An unpleasant adventure of this sort happened just here, beside a vanished landmark once known to wayfarers as the “Procession Oak,” to John Evelyn, the diarist, on May 23rd, 1652.
Leaving his wife to take the waters at Tunbridge Wells, he set out on horseback for London. In his “Diary” we learn what befell him on the way:
“The weather being hot, and having sent my man on before me, I rode negligently under favour of the shade till within three miles of Bromley. At a place call’d the Procession Oake, two cut-throates started out, and striking with long staves at the horse and taking hold of the reines, threw me downe, took my sword, and haled me into a deepe thickett some quarter of a mile from the highway, where they might securely rob me, as they soone did. What they got of money was not considerable, but they took two rings, the one an emerald with diamonds, the other an onyx, and a pair of bouckles set with rubies and diamonds, which were of value, and, after all, bound my hands behind me, and my feete, having before pull’d off my bootes; they then set me up against an oake, with most bloudy threats to cutt my throat if I offer’d to crie out or make any noise, for they should be within hearing, I not being the person they looked for. I told them, if they had not basely surpriz’d me, they should not have had so easy a prize, and that it would teach me never to ride neere an hedge, since had I been in the mid-way they durst not have adventur’d on me; at which they cock’d their pistols, and told me they had long guns too, and were fourteen companions. I begg’d for my onyx, and told them it being engraven with my armes would betray them, but nothing prevail’d. My horse’s bridle they slipt, and search’d the saddle, which they pull’d off, but let the horse graze, and then, turning againe, bridled him and tied him to a tree, yet so as he might graze, and thus left me bound. My horse was perhaps not taken because he was mark’d and cropt on both eares, and well known on that roade.
“Left in this manner, grievously was I tormented with flies, ants, and the sunn, nor was my anxiety little how I should get loose in that solitary place, where I could neither heare nor see any creature but my poore horse and a few sheepe stragling in the copse.
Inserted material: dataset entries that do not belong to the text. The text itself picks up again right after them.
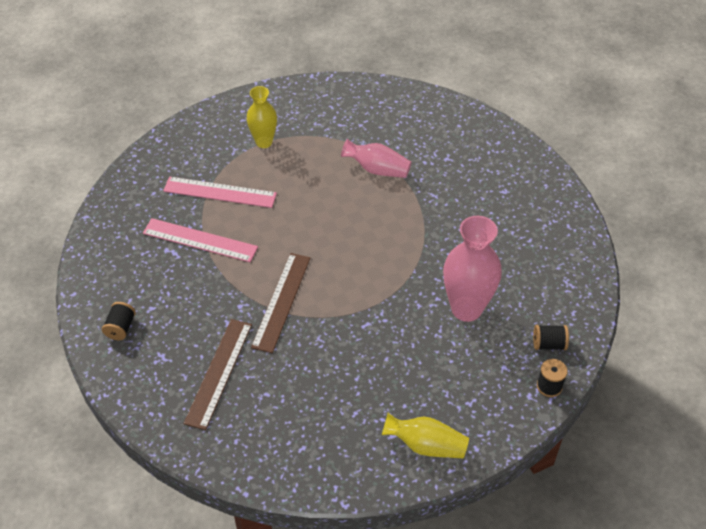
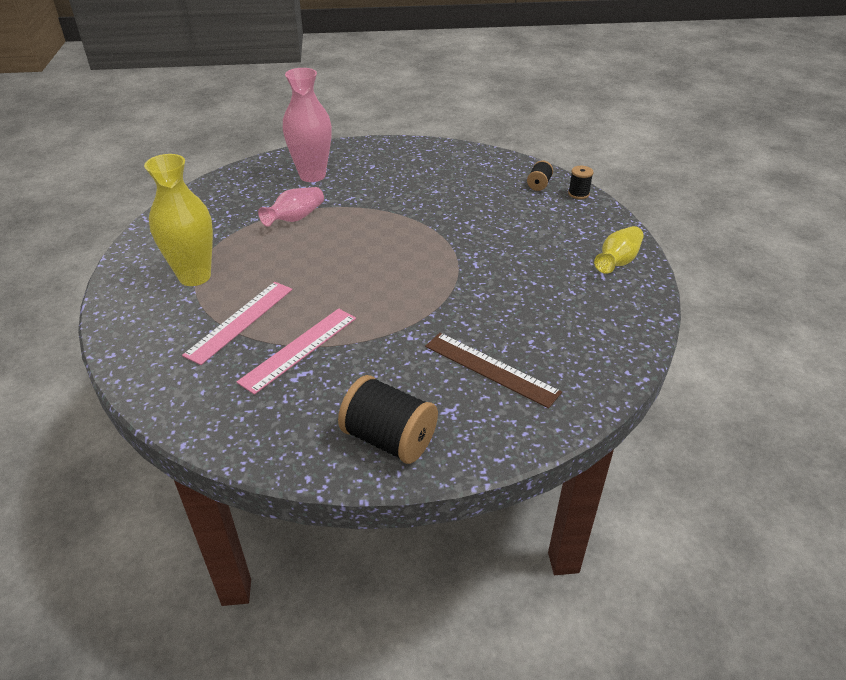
camera: 70 degrees left, 10 degrees down
black spool [102,302,136,340] -> black spool [338,375,438,464], size x1.96
yellow vase [247,86,277,148] -> yellow vase [144,154,213,286], size x1.62
brown ruler [251,253,310,353] -> none
pink vase [443,216,502,322] -> pink vase moved to [283,68,332,182]

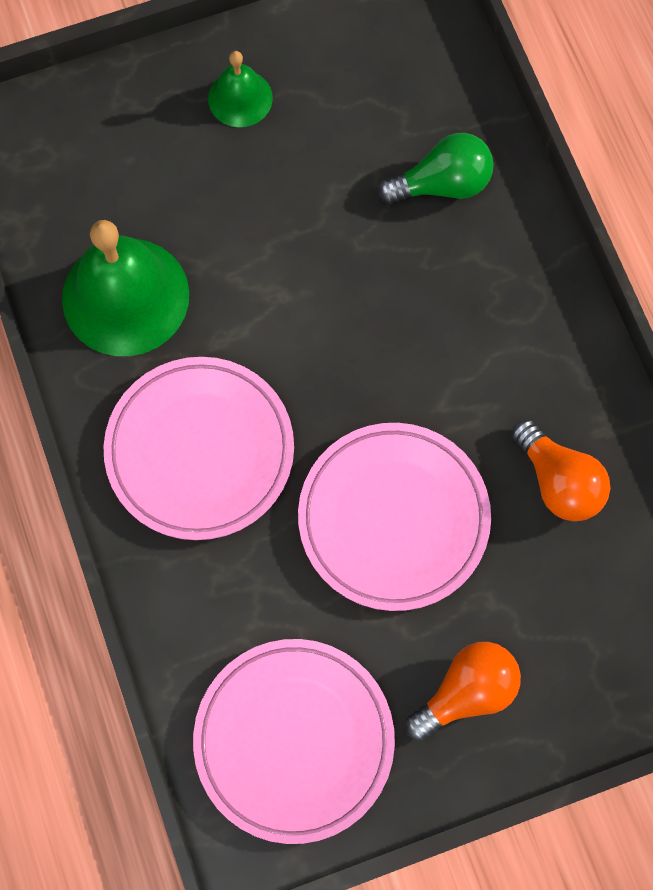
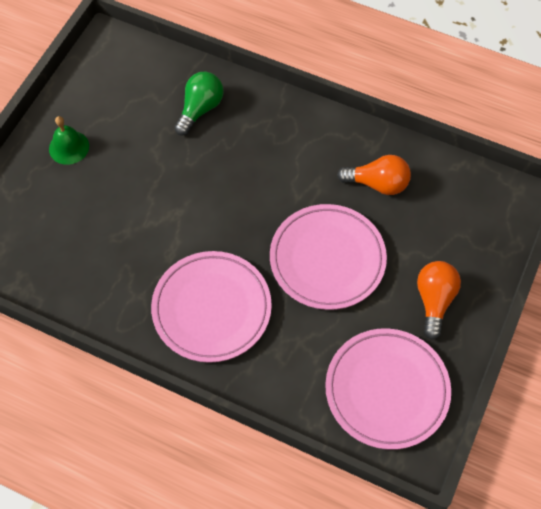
camera: 45 degrees left, 10 degrees down
green bell [62,220,189,356] -> none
After neere two houres attempting, I got my hands to turn palm to palm, having been tied back to back, and then it was long before I could slip the cord over my wrists to my thumb, which at last I did, and then soone unbound my feete, and saddling my horse and roaming awhile about, I at last perceiv’d dust to rise, and soone after heard the rattling of a cart, towards which I made, and by the help of two country men I got back into the high way.
“I rode to Coll. Blount’s, a greate justiciarie of the times, who sent out hue and cry immediately. The next morning, sore as my wrists and armes were, I went to London and got 500 tickets printed and dispers’d by an officer of Goldsmiths Hall, and within two daies had tidings of all I had lost, except my sword, which had a silver hilt, and some trifles. The rogues had pawn’d one of my rings for a trifle to a goldsmith’s servant, before the tickets had come to the shop, by which meanes they scap’d; the other ring was bought by a victualler, who brought it to a goldsmith, but be, having seen the ticket, seiz’d the man. I afterwards discharg’d him, on his protestation of innocence. Thus,” he concludes, “did God deliver me from these villains, and not onely so, but restor’d what they tooke, as twice before He had graciously don, both at sea and land ... for which, and many, many signal preservations, I am extreamely oblig’d to give thanks to God my Saviour.”
This incident of impudent highway robbery in midday sufficiently illustrates the general insecurity of the times and the risks that travellers ran.
But let it not be thought that all highwaymen were brutal and lacking in bowels of compassion. We know, from the stirring annals of Hounslow Heath, that a Duval could act a courtly part when a lady was in the case; and here records tell of a very perfect, gentle knight of the road, who could be polite and considerate even to one of his own sex. But hear what the London newspapers of 1773 said: “Last night Mr. Delves, whalebone merchant, being taken ill at Hayes in Kent, and coming to town in a postchaise, was stopped by a highwayman, who robbed him of his money; but finding him greatly indisposed and not able to help himself, civilly wrapped him up warm, wished him better health and a good evening, gave the postboy a shilling, and ordered him to drive gently on.” We do not find that he returned the money. He doubtless thought it enough to rob with civility and to wish the invalid well again.
XII
Beyond this, one comes in a mile to the casual, disjointed, and scattered collection of houses called Farnborough, once a spruce and busy “thoroughfare” hamlet in the days of coaching: now a rather seedy place of resident market-gardeners and tramping hop-pickers. The old “George and Dragon” inn, that in the Queen Annean sort faces you on approach and, as it were, plants its considerable bulk half-way into the road, as though to dare your passing, has been furbished up in the public-house kind, and without difficulty stops the passage of most. It has a portico with pillars painted and grained to resemble real marble; but the veins are too preposterous, and the much more real compo underneath peeps out, like the obvious advertisement in a badly written puff.
If I were an amateur of ugly houses—which the Lord forbid—I would turn to the right-hand here and make for Downe, which is two miles distant. For there, by the pond of that pretty village, stands the hideous mansion in which Darwin lived, and where, in 1882, he died of a chill caught in prowling at night on the lawn with a dark lantern, studying earthworms. A carpenter near by preserves the coffin, with inscription all complete, in which the great naturalist was to have been laid (but for some reason was not), and strangely morbid people, with gruesome ideas of sight-seeing, go numerously to see it.